An electrical leakage breaker is used to protect an alternating-current (AC) line 110 (AC: Alternating Current) and peripheral circuits from electrical leakage. FIG. 1 is a circuit diagram of a conventional electrical leakage breaker 100R. The electrical leakage breaker 100R includes a switch (also referred to as a contact or a breaker) 102, a zero-phase-sequence current transformer (ZCT) 104, and an electrical leakage detection circuit 200R. The switch 102 is provided on an AC line 110 and is normally in a contact closed state (ON). When an electrical leakage is detected, the switch 102 is changed to a contact open state and breaks the AC line 110. The AC line 110 may be multi-phase or single-phase.
When an electrical leakage occurs due to a ground fault or other issue in the AC line 110, the zero-phase-sequence current transformer 104 generates an alternating detected current S1 on a secondary side of the ZCT 104. In a normal state, the detected current S1 is close to 0. The detected current S1 is converted into a detected voltage S2 by a resistor R1. FIGS. 2(A) and 2(B) are waveform diagrams of the detected current S1 during normal time and electrical leakage. FIG. 2(A) shows the waveform during normal time and FIG. 2(B) shows the waveform while electrical leakage occurs.
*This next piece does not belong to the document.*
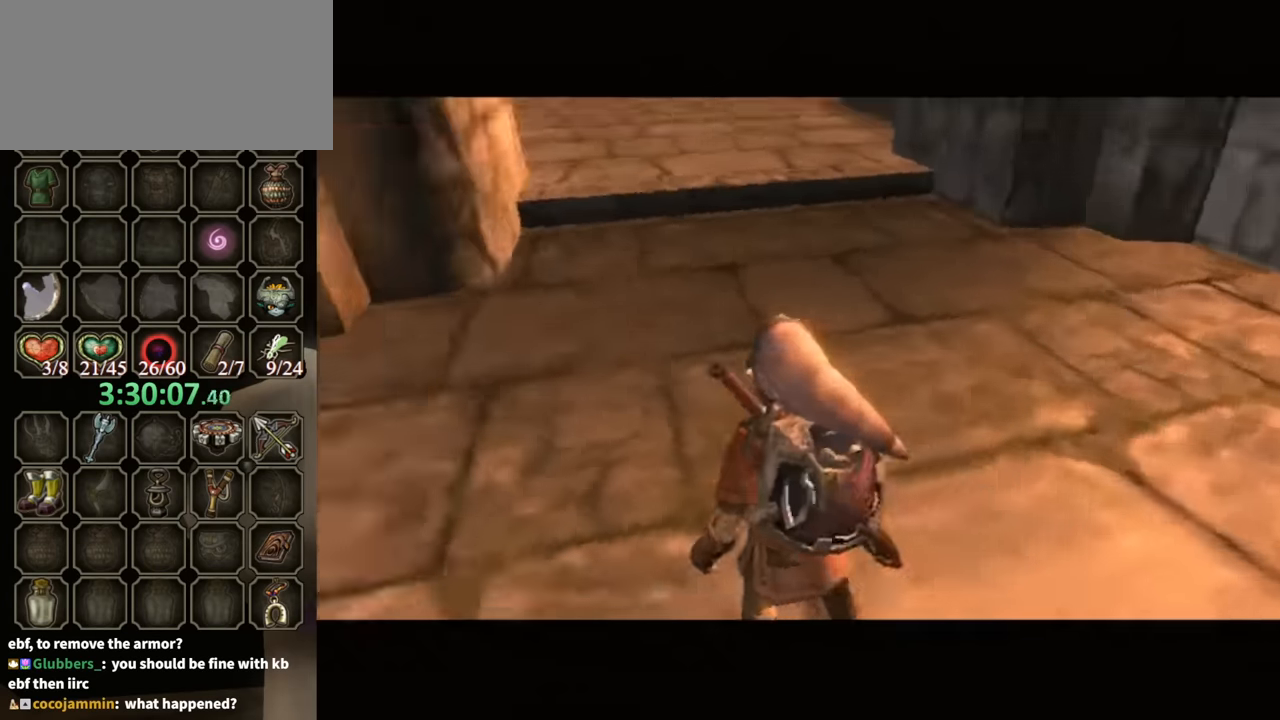
{"buttons": [], "left_stick": "right", "right_stick": "center", "events": [[166, "left_stick", "right"], [333, "left_stick", "up-right"], [433, "A", "down"], [433, "left_stick", "right"], [500, "A", "up"]]}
As shown in FIG. 1, the electrical leakage detection circuit 200R determines the presence or absence of electrical leakage based on the detected voltage S2 input to its input terminal (IN). When electrical leakage is detected, the electrical leakage detection circuit 200R drives a thyristor 106 connected to its output terminal (OUT) to turn off the switch 102.
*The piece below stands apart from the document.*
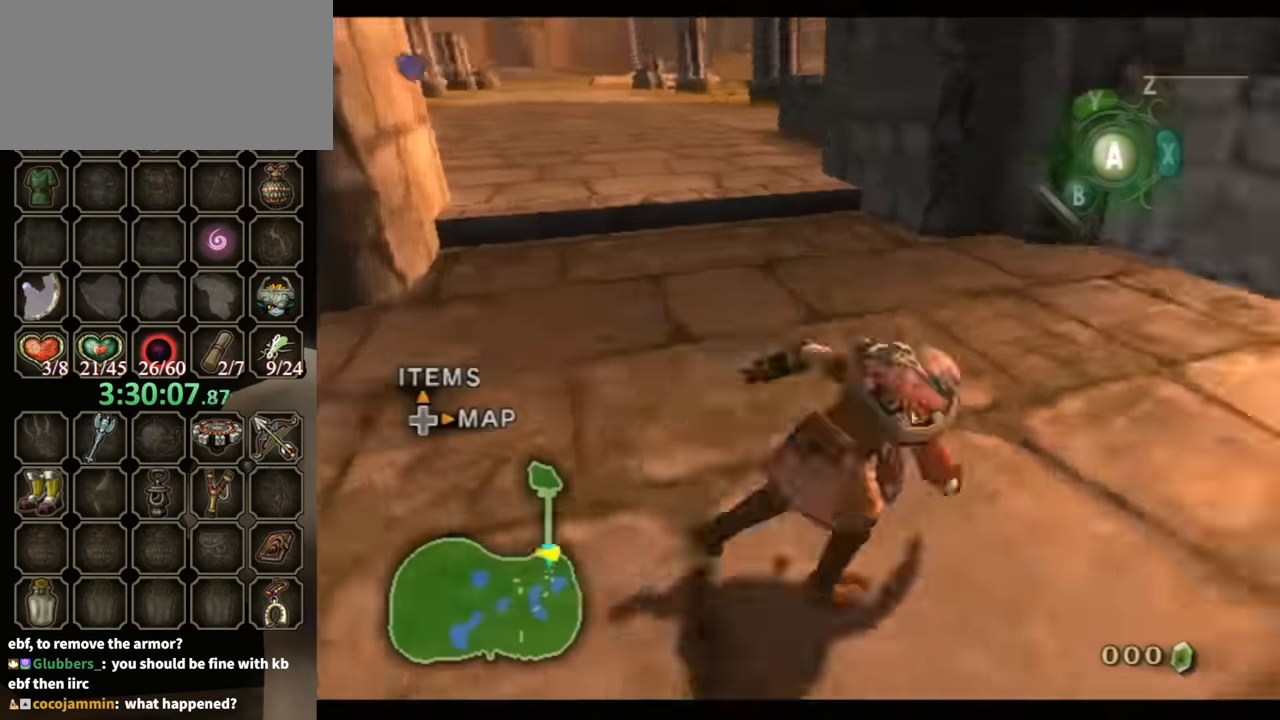
{"buttons": [], "left_stick": "up", "right_stick": "center", "events": [[100, "left_stick", "up-right"], [400, "left_stick", "up"]]}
The electrical leakage detection circuit 200 includes an amplifier 202, a comparator 204, a judgment circuit 210, and an output stage 206. The amplifier 202 amplifies the detected voltage S2 as necessary. The comparator 204 compares an output signal S3 of the amplifier 202 with a predetermined threshold voltage VTH1, and generates a comparison signal S4 indicating a comparison result. Based on the comparison signal S4, the judgment circuit 210 judges the presence or absence of electrical leakage and generates a judgment signal S5 indicating a judgment result. Since the amplifier 202 is an inverting amplifier in this example, when an electrical leakage occurs, the detected signal S3 exceeds the threshold voltage VTH1 (i.e., the detected signal S2 is less than the negative threshold voltage). The judgment signal S5 is asserted (for example, set to high level) when electrical leakage is judged to exist, and the judgment signal is negated (set to low level) in a normal state. When the judgment signal S5 is asserted, an output stage 206 latches the state and asserts (for example, high level) a drive signal S6 to fix the thyristor 106 in a driving state. Thus, once electrical leakage is detected, the switch 102 is kept in an OFF state until the output stage 206 is reset.
Noise enters the electrical leakage breaker 100R and the electrical leakage detection circuit 200R from various paths. For example, noise can be mixed as electromagnetic waves, lightning surge, current fluctuations of load equipment, and others. If electrical leakage is erroneously detected due to noise, the switch 102 is turned off and the downstream circuit becomes inoperative. Therefore, countermeasures against noise are necessary for the electrical leakage detection circuit 200R.